Daugherty has a way with words and there are some quite lyrical passages.  It also can be bombastic, reveling in what Daughtery considers natural glory but what the modern reader might consider land-grabbing colonialism. At times the book tries so hard to be home-spun and aw-shucks and evocative of frontier spirit (“they waddled west as soon as they could stagger… they wrassled the wild cats and they romped with wolves”) that it comes of as totally charmless.  But it also has some charm, as when, for example, Daughtery quotes Boone as saying he was never lost, “but I was right bewildered once for three days.”  

three stars

Sunday, August 5, 2012

Roma: The Novel of Ancient Rome

by Steven Saylor
2007

An epic biography of the city, spanning a thousand years from the first meeting of traders across the as-yet unnamed hills to the rise of Augustus Caesar.  Legendary figures such as Romulus and Remus are made historical, and Saylor even gives one possible source for the birth of the legends of Hercules and his vanquishing of the monster Cacus.  Obviously, with a tome this vast, the narrative skips staccato-like over decades and centuries, but Saylor makes stops at all the high and low points: the rise and fall of the hero-turned traitor Coriolanus; the sack of Rome by the Gauls; the invasion of Hannibal; the attempt of the Gracchi to reform the class system and their subsequent assassination; the rise and death of Julius Caesar.

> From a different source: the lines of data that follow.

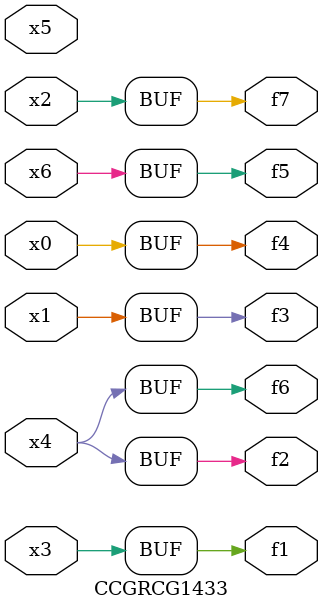
<source format=v>
module CCGRCG1433(
	input x0, x1, x2, x3, x4, x5, x6,
	output f1, f2, f3, f4, f5, f6, f7
);
	assign f1 = x3;
	assign f2 = x4;
	assign f3 = x1;
	assign f4 = x0;
	assign f5 = x6;
	assign f6 = x4;
	assign f7 = x2;
endmodule

</source>
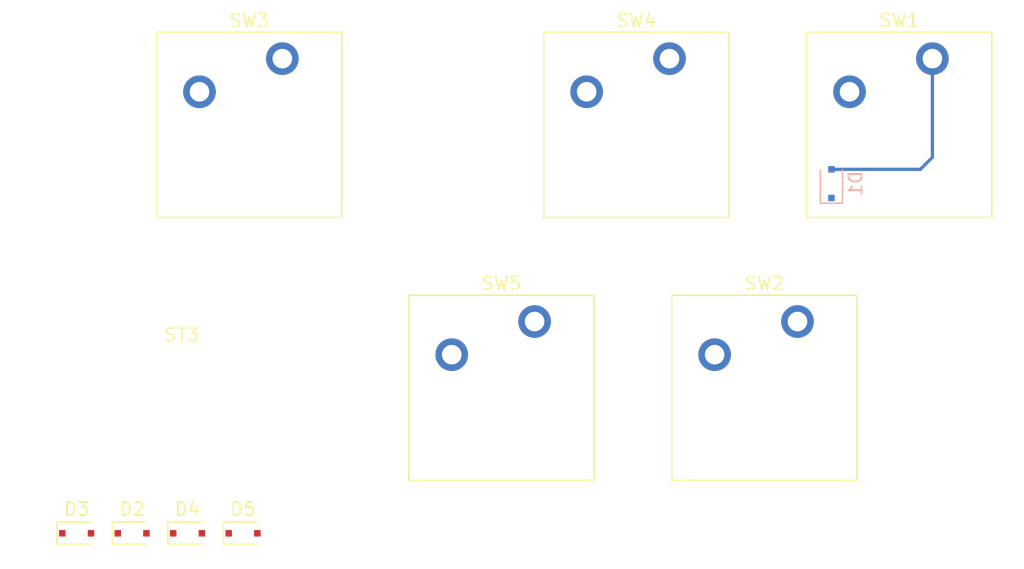
<source format=kicad_pcb>
(kicad_pcb (version 20211014) (generator pcbnew)

  (general
    (thickness 1.6)
  )

  (paper "A4")
  (layers
    (0 "F.Cu" signal)
    (31 "B.Cu" signal)
    (32 "B.Adhes" user "B.Adhesive")
    (33 "F.Adhes" user "F.Adhesive")
    (34 "B.Paste" user)
    (35 "F.Paste" user)
    (36 "B.SilkS" user "B.Silkscreen")
    (37 "F.SilkS" user "F.Silkscreen")
    (38 "B.Mask" user)
    (39 "F.Mask" user)
    (40 "Dwgs.User" user "User.Drawings")
    (41 "Cmts.User" user "User.Comments")
    (42 "Eco1.User" user "User.Eco1")
    (43 "Eco2.User" user "User.Eco2")
    (44 "Edge.Cuts" user)
    (45 "Margin" user)
    (46 "B.CrtYd" user "B.Courtyard")
    (47 "F.CrtYd" user "F.Courtyard")
    (48 "B.Fab" user)
    (49 "F.Fab" user)
  )

  (setup
    (pad_to_mask_clearance 0)
    (pcbplotparams
      (layerselection 0x00010fc_ffffffff)
      (disableapertmacros false)
      (usegerberextensions false)
      (usegerberattributes true)
      (usegerberadvancedattributes true)
      (creategerberjobfile true)
      (svguseinch false)
      (svgprecision 6)
      (excludeedgelayer true)
      (plotframeref false)
      (viasonmask false)
      (mode 1)
      (useauxorigin false)
      (hpglpennumber 1)
      (hpglpenspeed 20)
      (hpglpendiameter 15.000000)
      (dxfpolygonmode true)
      (dxfimperialunits true)
      (dxfusepcbnewfont true)
      (psnegative false)
      (psa4output false)
      (plotreference true)
      (plotvalue true)
      (plotinvisibletext false)
      (sketchpadsonfab false)
      (subtractmaskfromsilk false)
      (outputformat 1)
      (mirror false)
      (drillshape 1)
      (scaleselection 1)
      (outputdirectory "")
    )
  )

  (net 0 "")
  (net 1 "COL0")
  (net 2 "COL1")
  (net 3 "COL2")
  (net 4 "N$1")
  (net 5 "N$2")
  (net 6 "N$3")
  (net 7 "N$4")
  (net 8 "N$5")
  (net 9 "ROW0")
  (net 10 "ROW1")

  (footprint "Diode_SMD:D_SOD-323F" (layer "F.Cu") (at 8.5 0))

  (footprint "Diode_SMD:D_SOD-323F" (layer "F.Cu") (at 4.25 0))

  (footprint "Diode_SMD:D_SOD-323F" (layer "F.Cu") (at 12.75 0))

  (footprint "Diode_SMD:D_SOD-323F" (layer "F.Cu") (at 17 0))

  (footprint "Mounting_Keyboard_Stabilizer:Stabilizer_Cherry_MX_2u" (layer "F.Cu") (at 12.306899 -12.216001))

  (footprint "Switch_Keyboard_Cherry_MX:SW_Cherry_MX_PCB_1.00u" (layer "F.Cu") (at 67.3 -31.3))

  (footprint "Switch_Keyboard_Cherry_MX:SW_Cherry_MX_PCB_1.00u" (layer "F.Cu") (at 56.96 -11.15))

  (footprint "Switch_Keyboard_Cherry_MX:SW_Cherry_MX_PCB_2.00u" (layer "F.Cu") (at 17.475 -31.3))

  (footprint "Switch_Keyboard_Cherry_MX:SW_Cherry_MX_PCB_1.00u" (layer "F.Cu") (at 47.15 -31.3))

  (footprint "Switch_Keyboard_Cherry_MX:SW_Cherry_MX_PCB_1.00u" (layer "F.Cu") (at 36.81 -11.15))

  (footprint "Diode_SMD:D_SOD-323F" (layer "B.Cu") (at 62.103 -26.797 90))

  (segment (start 69.84 -28.819) (end 69.84 -36.38) (width 0.25) (layer "B.Cu") (net 4) (tstamp 64db6196-23c0-4d7c-bb96-04949d4cb7e6))
  (segment (start 62.103 -27.897) (end 68.918 -27.897) (width 0.25) (layer "B.Cu") (net 4) (tstamp 9d140e29-4d16-485a-9624-a22363178b41))
  (segment (start 68.918 -27.897) (end 69.84 -28.819) (width 0.25) (layer "B.Cu") (net 4) (tstamp dec30d92-b068-4fbc-bf77-b40f862fbbc9))

)

</source>
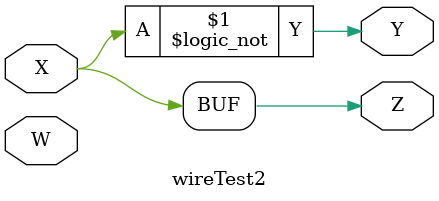
<source format=v>


module wireTest2(W, X, Y,Z);

    input W;
    input X;
    
    output Y;
    output Z;
    
    assign Y = !X;      //Assign the negation of X to Y.
    assign Z = !Y;      //Assign the negation of Y to Z.

endmodule
</source>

I was mostly disappointed in this book.  In many ways it reminded me of Edward Rutherfurd’s Sarum, also the epic biography of a city that follows the rise and fall in fortunes of very old families in the city.  This book has some of Sarum’s flaws, as well, especially its didactic, lecturing tone.  I’m a fan of Saylor’s Sub Rosa series, and sadly, I didn’t get that feel of being totally immersed in a  time and culture that I do in the Gordianus books.  For the most part, these characters don’t visit the baths or watch gladiators or visit slave markets or play ancient dice games or walk dusty streets shoulder to shoulder with slaves, soldiers, and philosophers; they sit around and explain their surroundings.  It’s understandable that Saylor wants to keep the readers abreast of the years of history he must perforce glide over, but the result is a book that is often dry and extremely exposition-heavy, particularly between eras.  I found myself wondering how it would sound if in a novel set during, say, World War II, a character were to say to another, “You know, of course, how Germany’s dictator, Hitler, has invaded Poland, and that our current leader, Churchill, advocates nothing but total war, in stark contrast to his predecessor Chamberlain, who is popularly regarded as an appeaser.”  It would sound forced and wholly artificial, just as Saylor’s quite similar explanations do.  Even worse, his exposition is not limited to historical forces.  Saylor has characters saying such things as “My son, Gaius, and my two daughters…” to people who are their close friends.  Given the length of the book and the number of personages in it, this is understandable and perhaps the most efficient way to introduce new concepts and characters, but, again, it has an artificial ring.  For these reasons, I enjoyed the book best when Saylor was sticking to history that was educated guesses (the very early days shrouded in legend), or the later, Augustian, years when everything had been established.